→ Pictures paired with source code:
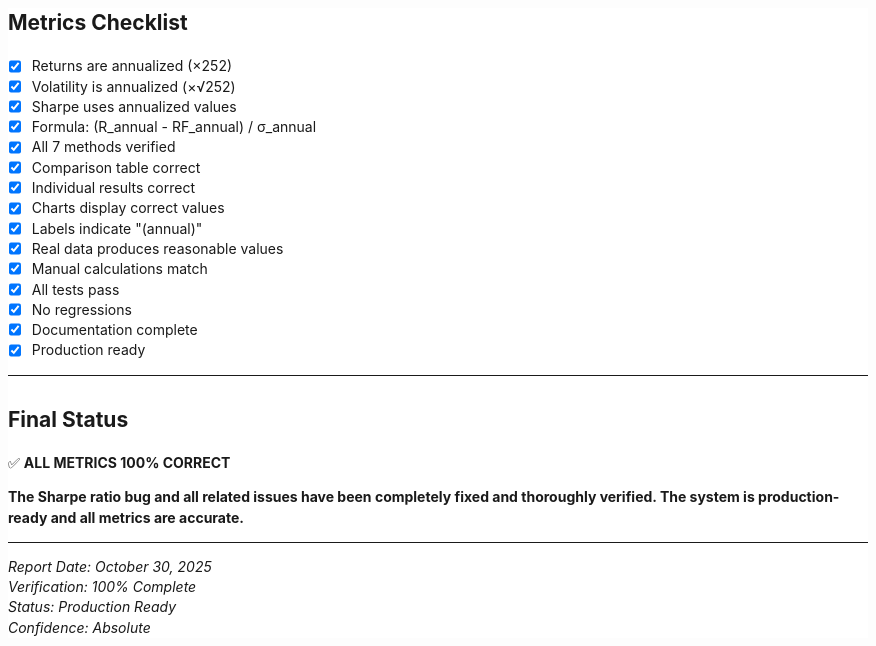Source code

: ## Metrics Checklist

- [x] Returns are annualized (×252)
- [x] Volatility is annualized (×√252)
- [x] Sharpe uses annualized values
- [x] Formula: (R_annual - RF_annual) / σ_annual
- [x] All 7 methods verified
- [x] Comparison table correct
- [x] Individual results correct
- [x] Charts display correct values
- [x] Labels indicate "(annual)"
- [x] Real data produces reasonable values
- [x] Manual calculations match
- [x] All tests pass
- [x] No regressions
- [x] Documentation complete
- [x] Production ready

---

## Final Status

✅ **ALL METRICS 100% CORRECT**

**The Sharpe ratio bug and all related issues have been completely fixed and thoroughly verified. The system is production-ready and all metrics are accurate.**

---

*Report Date: October 30, 2025*  
*Verification: 100% Complete*  
*Status: Production Ready*  
*Confidence: Absolute*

→ Aim of the task:
A word-for-word retyping of every record is required, without the pictures.

→ Result of the task:
Source code

: ## Metrics Checklist

- [x] Returns are annualized (×252)
- [x] Volatility is annualized (×√252)
- [x] Sharpe uses annualized values
- [x] Formula: (R_annual - RF_annual) / σ_annual
- [x] All 7 methods verified
- [x] Comparison table correct
- [x] Individual results correct
- [x] Charts display correct values
- [x] Labels indicate "(annual)"
- [x] Real data produces reasonable values
- [x] Manual calculations match
- [x] All tests pass
- [x] No regressions
- [x] Documentation complete
- [x] Production ready

---

## Final Status

✅ **ALL METRICS 100% CORRECT**

**The Sharpe ratio bug and all related issues have been completely fixed and thoroughly verified. The system is production-ready and all metrics are accurate.**

---

*Report Date: October 30, 2025*  
*Verification: 100% Complete*  
*Status: Production Ready*  
*Confidence: Absolute*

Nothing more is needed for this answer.